━━━ DATA FOR THIS TASK
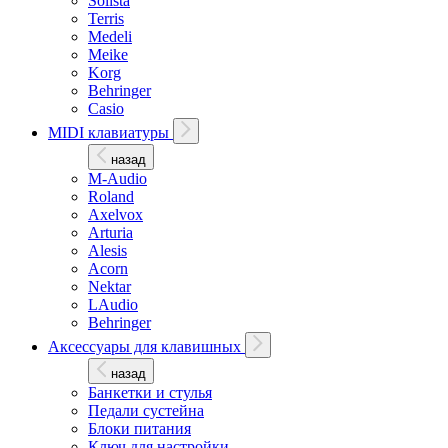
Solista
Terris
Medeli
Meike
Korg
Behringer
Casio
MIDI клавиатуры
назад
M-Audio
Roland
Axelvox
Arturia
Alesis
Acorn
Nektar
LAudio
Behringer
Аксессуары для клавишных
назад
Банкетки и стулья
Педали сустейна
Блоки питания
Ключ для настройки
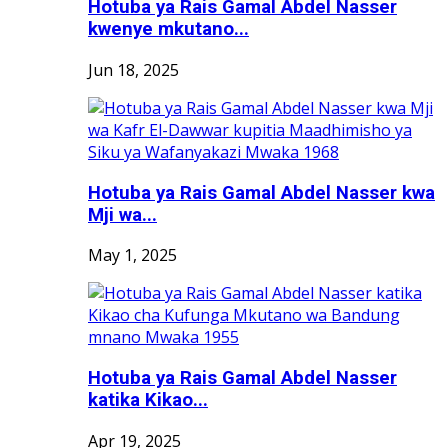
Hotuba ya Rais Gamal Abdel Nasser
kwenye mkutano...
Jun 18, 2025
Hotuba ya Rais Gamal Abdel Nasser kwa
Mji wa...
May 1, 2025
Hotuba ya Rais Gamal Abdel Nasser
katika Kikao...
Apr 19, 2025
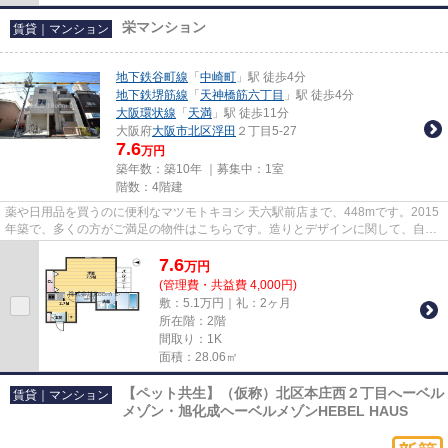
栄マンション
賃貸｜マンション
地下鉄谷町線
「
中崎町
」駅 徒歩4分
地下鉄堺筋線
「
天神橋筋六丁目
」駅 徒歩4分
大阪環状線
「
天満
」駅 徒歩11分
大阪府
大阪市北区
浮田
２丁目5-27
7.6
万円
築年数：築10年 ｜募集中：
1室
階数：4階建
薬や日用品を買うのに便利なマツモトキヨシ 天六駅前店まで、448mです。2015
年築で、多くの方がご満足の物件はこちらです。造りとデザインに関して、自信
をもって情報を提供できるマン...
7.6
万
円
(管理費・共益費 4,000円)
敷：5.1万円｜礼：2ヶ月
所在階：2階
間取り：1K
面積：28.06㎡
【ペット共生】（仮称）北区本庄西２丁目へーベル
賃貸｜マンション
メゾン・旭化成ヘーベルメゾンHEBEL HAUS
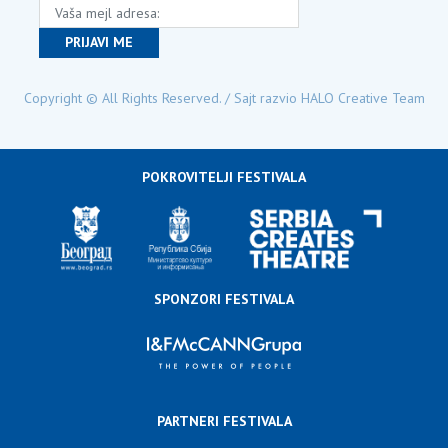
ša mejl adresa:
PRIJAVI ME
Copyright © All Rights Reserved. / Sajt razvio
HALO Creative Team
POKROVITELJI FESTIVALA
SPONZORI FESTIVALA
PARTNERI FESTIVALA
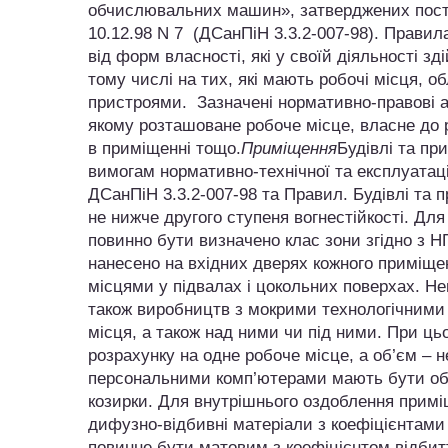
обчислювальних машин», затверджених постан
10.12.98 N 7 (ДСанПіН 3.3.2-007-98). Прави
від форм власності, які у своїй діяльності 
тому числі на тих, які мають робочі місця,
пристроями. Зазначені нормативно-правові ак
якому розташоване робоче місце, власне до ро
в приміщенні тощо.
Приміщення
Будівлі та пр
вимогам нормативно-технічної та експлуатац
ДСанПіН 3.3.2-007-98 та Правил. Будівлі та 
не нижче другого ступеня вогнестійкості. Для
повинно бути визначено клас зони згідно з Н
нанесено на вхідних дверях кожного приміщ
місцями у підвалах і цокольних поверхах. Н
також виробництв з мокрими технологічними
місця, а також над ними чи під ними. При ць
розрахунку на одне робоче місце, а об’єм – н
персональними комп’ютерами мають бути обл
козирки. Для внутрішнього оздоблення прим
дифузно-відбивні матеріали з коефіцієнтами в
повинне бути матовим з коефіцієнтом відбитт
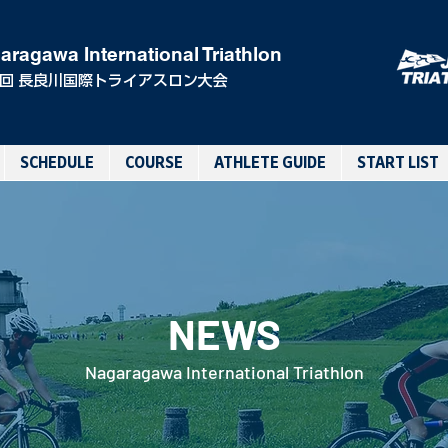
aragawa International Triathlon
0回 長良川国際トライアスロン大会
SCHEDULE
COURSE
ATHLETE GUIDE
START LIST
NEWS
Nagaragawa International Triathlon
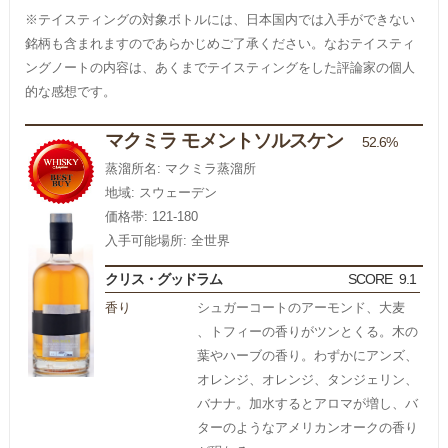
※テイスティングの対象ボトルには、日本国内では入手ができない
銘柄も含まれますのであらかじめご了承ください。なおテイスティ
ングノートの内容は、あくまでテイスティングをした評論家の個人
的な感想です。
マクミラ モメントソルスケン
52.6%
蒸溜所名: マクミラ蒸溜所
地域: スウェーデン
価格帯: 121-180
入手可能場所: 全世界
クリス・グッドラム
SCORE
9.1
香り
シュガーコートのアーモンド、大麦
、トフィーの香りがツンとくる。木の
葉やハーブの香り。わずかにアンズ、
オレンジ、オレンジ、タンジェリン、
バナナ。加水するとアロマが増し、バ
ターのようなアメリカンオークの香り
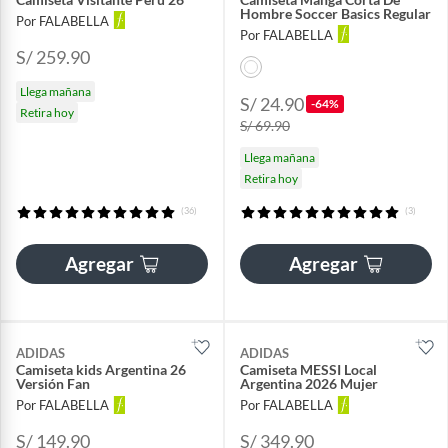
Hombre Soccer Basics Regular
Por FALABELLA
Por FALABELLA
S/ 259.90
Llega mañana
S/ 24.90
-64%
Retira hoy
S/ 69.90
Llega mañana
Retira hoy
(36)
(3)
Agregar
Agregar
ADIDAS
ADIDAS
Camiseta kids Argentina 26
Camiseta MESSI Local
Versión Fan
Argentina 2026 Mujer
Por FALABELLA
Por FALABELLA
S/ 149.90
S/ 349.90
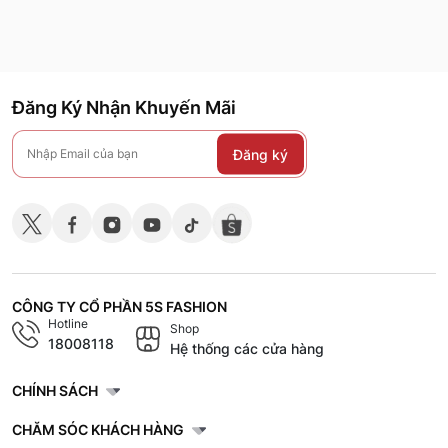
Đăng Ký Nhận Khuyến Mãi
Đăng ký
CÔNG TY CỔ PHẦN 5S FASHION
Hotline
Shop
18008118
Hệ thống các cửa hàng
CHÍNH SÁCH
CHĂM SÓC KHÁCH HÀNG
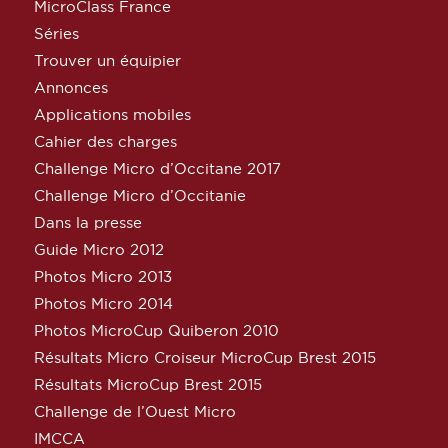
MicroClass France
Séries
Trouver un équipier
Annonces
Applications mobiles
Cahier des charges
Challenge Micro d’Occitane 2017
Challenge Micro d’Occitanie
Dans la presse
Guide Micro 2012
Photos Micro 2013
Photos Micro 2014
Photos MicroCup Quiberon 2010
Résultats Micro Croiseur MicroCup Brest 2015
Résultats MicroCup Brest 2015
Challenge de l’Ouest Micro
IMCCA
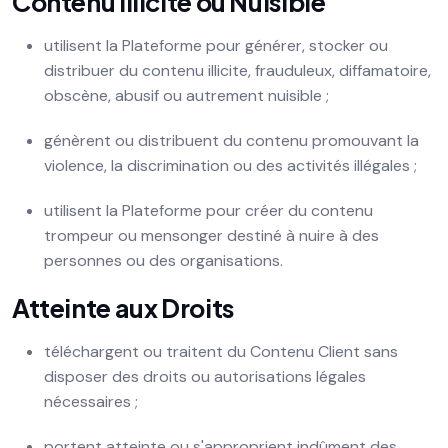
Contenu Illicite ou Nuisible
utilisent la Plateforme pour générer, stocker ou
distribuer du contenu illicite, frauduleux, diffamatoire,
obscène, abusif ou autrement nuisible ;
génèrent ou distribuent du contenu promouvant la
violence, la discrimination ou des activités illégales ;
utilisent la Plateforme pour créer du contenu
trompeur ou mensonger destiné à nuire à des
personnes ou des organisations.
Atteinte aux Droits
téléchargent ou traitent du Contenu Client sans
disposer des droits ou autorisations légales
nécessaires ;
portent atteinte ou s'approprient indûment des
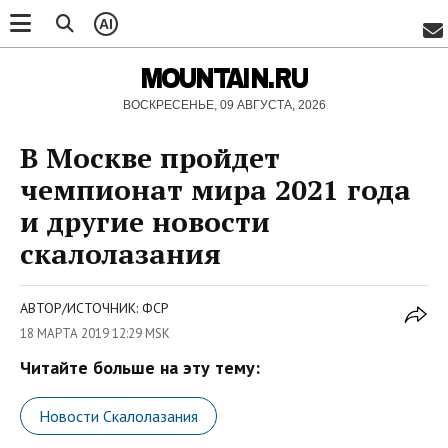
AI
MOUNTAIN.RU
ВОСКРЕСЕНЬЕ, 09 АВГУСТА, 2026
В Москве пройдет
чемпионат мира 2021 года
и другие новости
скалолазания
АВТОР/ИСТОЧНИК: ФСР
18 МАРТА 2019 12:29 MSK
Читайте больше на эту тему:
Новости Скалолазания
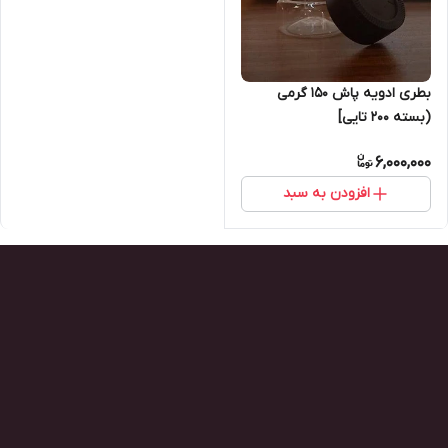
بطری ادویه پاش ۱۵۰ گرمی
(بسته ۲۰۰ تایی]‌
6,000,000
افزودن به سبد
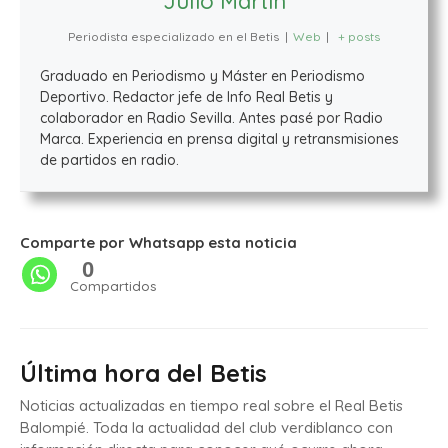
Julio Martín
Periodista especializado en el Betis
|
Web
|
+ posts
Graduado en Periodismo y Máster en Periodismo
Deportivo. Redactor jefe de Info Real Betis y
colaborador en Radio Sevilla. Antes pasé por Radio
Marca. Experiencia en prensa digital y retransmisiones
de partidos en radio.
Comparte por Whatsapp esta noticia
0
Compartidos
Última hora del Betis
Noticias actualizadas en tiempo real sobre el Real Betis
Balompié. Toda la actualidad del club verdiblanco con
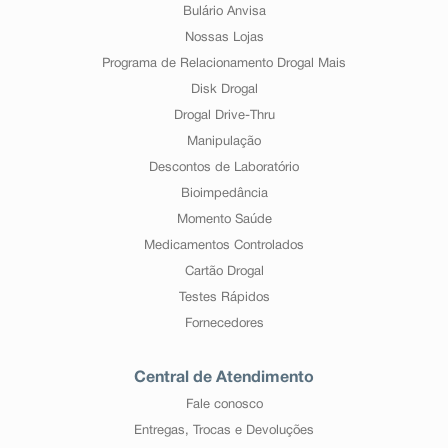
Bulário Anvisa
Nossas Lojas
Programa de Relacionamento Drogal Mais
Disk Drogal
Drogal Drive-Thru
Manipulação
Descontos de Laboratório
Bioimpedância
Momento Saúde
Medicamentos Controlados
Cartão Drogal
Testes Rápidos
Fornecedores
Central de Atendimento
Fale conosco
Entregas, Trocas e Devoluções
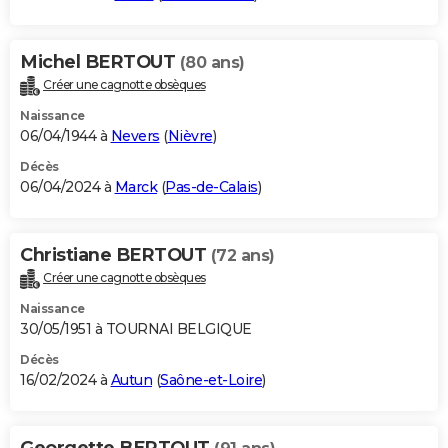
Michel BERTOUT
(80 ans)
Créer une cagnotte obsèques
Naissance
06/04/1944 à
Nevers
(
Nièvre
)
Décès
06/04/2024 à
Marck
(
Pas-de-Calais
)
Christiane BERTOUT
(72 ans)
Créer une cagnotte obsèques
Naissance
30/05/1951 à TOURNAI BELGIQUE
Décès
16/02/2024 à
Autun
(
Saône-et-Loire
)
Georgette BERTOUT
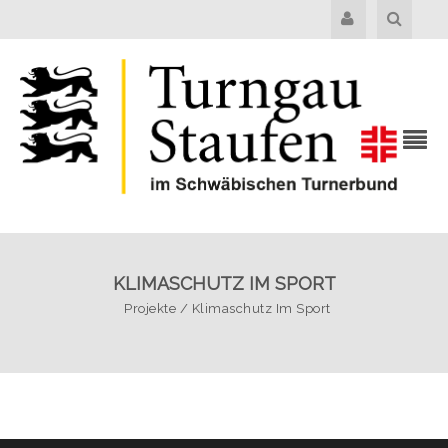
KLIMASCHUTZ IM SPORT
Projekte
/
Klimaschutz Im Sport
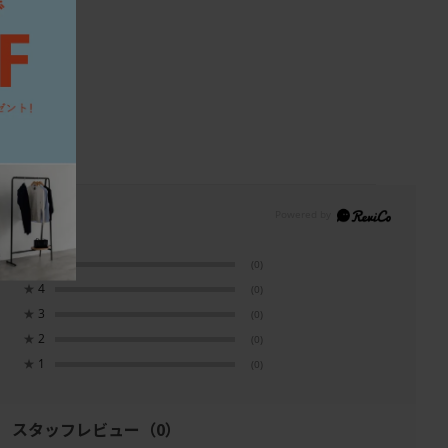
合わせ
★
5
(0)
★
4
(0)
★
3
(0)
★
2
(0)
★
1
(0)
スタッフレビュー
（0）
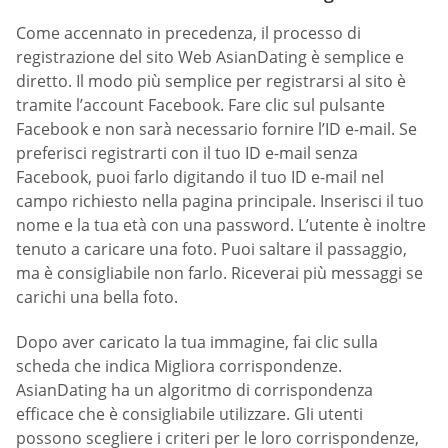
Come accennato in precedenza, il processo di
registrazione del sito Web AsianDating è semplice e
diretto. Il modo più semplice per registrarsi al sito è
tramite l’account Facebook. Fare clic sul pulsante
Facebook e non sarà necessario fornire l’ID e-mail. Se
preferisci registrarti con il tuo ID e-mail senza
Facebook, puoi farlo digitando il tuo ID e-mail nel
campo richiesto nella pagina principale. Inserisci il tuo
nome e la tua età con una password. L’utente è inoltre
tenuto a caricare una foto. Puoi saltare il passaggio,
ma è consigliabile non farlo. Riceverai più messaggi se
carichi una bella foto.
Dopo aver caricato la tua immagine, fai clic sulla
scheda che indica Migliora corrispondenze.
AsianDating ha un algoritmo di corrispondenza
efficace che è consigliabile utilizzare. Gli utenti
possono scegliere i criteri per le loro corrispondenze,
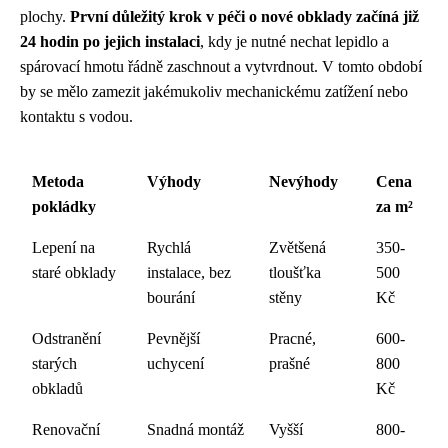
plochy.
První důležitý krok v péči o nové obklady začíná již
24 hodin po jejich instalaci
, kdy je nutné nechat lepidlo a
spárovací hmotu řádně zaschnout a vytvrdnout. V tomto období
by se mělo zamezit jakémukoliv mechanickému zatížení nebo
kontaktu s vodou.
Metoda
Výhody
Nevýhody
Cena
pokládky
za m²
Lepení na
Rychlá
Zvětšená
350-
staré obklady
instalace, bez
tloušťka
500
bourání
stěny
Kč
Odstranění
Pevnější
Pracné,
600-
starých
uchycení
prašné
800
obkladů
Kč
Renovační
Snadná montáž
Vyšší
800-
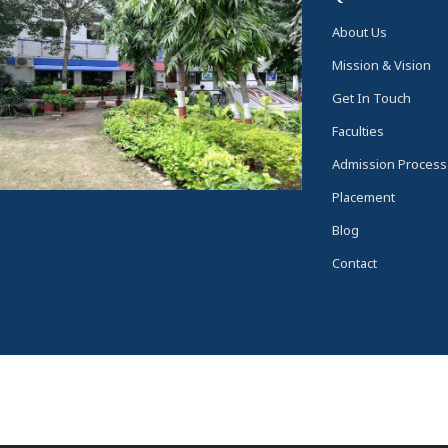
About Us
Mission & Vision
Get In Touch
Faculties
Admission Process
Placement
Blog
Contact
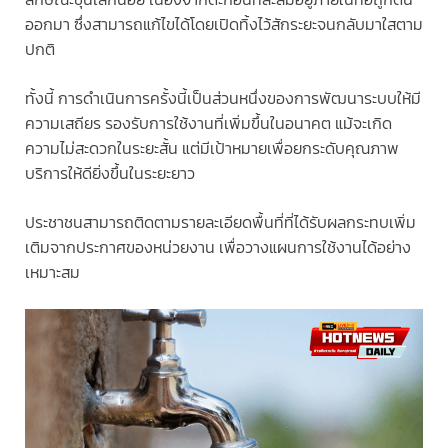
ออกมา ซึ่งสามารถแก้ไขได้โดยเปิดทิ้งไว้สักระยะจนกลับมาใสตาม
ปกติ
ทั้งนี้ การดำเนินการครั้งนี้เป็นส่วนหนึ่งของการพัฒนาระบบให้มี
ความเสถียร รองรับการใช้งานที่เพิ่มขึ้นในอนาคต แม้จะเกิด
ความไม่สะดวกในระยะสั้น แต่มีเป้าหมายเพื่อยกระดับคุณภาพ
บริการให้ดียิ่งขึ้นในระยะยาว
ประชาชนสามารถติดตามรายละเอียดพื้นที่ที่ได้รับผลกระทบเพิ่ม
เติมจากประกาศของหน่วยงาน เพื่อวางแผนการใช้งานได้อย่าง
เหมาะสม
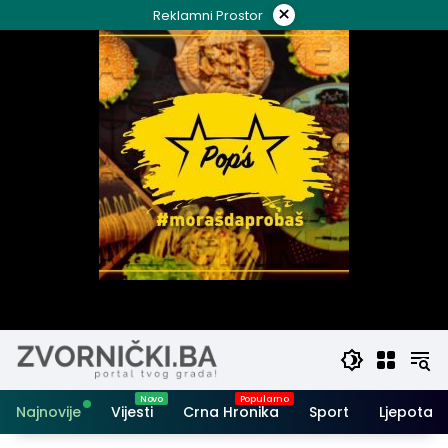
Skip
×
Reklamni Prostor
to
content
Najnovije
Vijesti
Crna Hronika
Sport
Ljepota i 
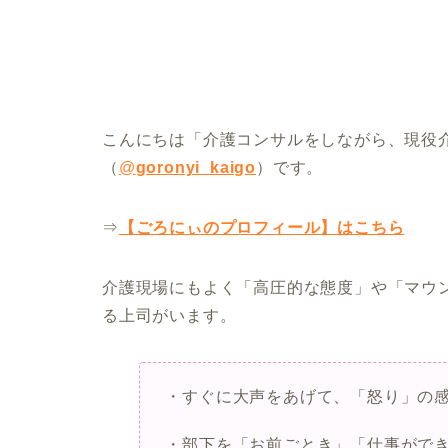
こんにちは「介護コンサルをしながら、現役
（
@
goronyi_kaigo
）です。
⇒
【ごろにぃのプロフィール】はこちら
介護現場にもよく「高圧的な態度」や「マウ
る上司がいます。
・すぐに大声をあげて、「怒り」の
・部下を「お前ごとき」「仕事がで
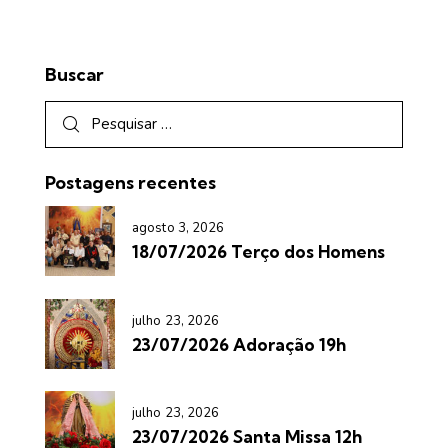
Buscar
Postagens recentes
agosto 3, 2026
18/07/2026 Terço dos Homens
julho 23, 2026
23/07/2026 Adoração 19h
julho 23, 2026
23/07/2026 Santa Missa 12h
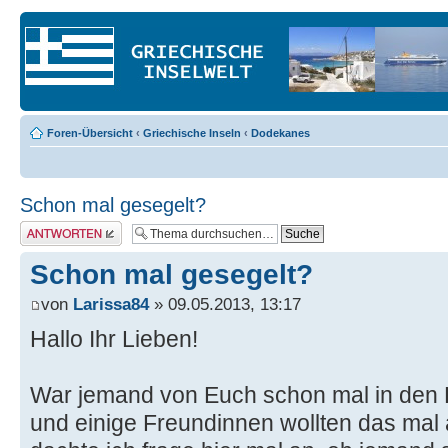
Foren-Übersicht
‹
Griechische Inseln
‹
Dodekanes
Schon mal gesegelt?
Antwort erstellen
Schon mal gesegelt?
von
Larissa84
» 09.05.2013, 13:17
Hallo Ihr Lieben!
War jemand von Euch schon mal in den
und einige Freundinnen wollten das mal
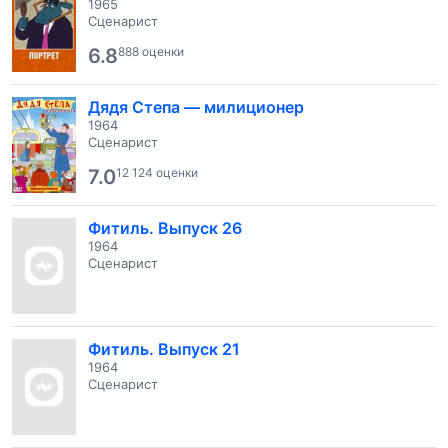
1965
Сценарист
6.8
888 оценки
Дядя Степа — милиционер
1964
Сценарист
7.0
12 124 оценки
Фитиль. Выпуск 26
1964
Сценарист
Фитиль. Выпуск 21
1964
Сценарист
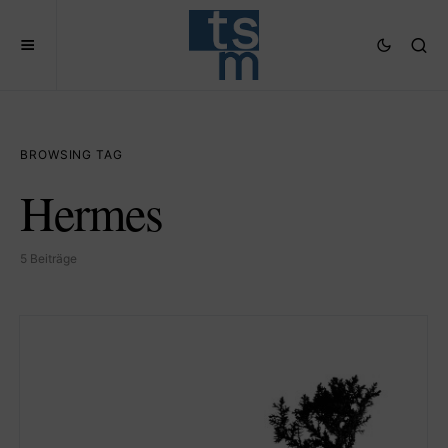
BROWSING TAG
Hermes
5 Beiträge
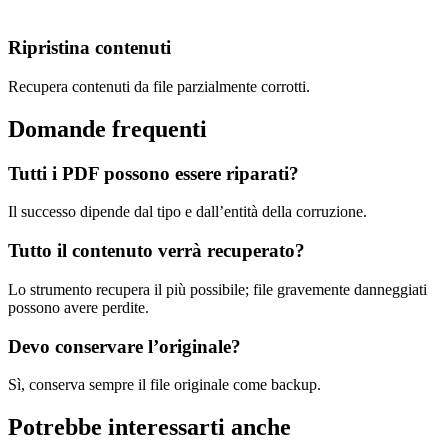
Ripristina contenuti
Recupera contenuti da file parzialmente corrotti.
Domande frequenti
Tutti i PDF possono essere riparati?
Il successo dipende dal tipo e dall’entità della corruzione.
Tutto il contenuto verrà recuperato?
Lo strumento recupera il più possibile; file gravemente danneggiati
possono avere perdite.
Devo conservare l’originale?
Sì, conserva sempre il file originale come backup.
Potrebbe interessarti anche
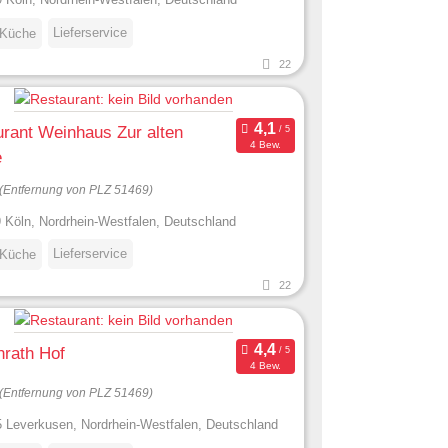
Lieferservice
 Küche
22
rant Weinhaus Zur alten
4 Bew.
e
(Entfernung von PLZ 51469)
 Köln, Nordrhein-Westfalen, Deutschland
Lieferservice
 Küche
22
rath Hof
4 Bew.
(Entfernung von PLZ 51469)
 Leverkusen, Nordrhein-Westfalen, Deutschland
━━━━━━
Nothing but the lines from the one with "tenuto a caricare" up to and including the one with "Hallo Ihr Lieben!" should be printed, exactly as they read above. Please keep the pictures out.

### RESULT OF THIS TASK
tenuto a caricare una foto. Puoi saltare il passaggio,
ma è consigliabile non farlo. Riceverai più messaggi se
carichi una bella foto.
Dopo aver caricato la tua immagine, fai clic sulla
scheda che indica Migliora corrispondenze.
AsianDating ha un algoritmo di corrispondenza
efficace che è consigliabile utilizzare. Gli utenti
possono scegliere i criteri per le loro corrispondenze,
plochy.
První důležitý krok v péči o nové obklady začíná již
24 hodin po jejich instalaci
, kdy je nutné nechat lepidlo a
spárovací hmotu řádně zaschnout a vytvrdnout. V tomto období
by se mělo zamezit jakémukoliv mechanickému zatížení nebo
kontaktu s vodou.
Metoda
Výhody
Nevýhody
Cena
pokládky
za m²
Lepení na
Rychlá
Zvětšená
350-
staré obklady
instalace, bez
tloušťka
500
bourání
stěny
Kč
Odstranění
Pevnější
Pracné,
600-
starých
uchycení
prašné
800
obkladů
Kč
Renovační
Snadná montáž
Vyšší
800-
About Us
Mission & Vision
Get In Touch
Faculties
Admission Process
Placement
Blog
Contact
ออกมา ซึ่งสามารถแก้ไขได้โดยเปิดทิ้งไว้สักระยะจนกลับมาใสตาม
ปกติ
ทั้งนี้ การดำเนินการครั้งนี้เป็นส่วนหนึ่งของการพัฒนาระบบให้มี
ความเสถียร รองรับการใช้งานที่เพิ่มขึ้นในอนาคต แม้จะเกิด
ความไม่สะดวกในระยะสั้น แต่มีเป้าหมายเพื่อยกระดับคุณภาพ
บริการให้ดียิ่งขึ้นในระยะยาว
ประชาชนสามารถติดตามรายละเอียดพื้นที่ที่ได้รับผลกระทบเพิ่ม
เติมจากประกาศของหน่วยงาน เพื่อวางแผนการใช้งานได้อย่าง
เหมาะสม
Skip
×
Reklamni Prostor
to
content
Najnovije
Vijesti
Crna Hronika
Sport
Ljepota i 
こんにちは「介護コンサルをしながら、現役
（
@
goronyi_kaigo
）です。
⇒
【ごろにぃのプロフィール】はこちら
介護現場にもよく「高圧的な態度」や「マウ
る上司がいます。
・すぐに大声をあげて、「怒り」の
・部下を「お前ごとき」「仕事がで
Buscar
Postagens recentes
agosto 3, 2026
18/07/2026 Terço dos Homens
julho 23, 2026
23/07/2026 Adoração 19h
julho 23, 2026
23/07/2026 Santa Missa 12h
Foren-Übersicht
‹
Griechische Inseln
‹
Dodekanes
Schon mal gesegelt?
Antwort erstellen
Schon mal gesegelt?
von
Larissa84
» 09.05.2013, 13:17
Hallo Ihr Lieben!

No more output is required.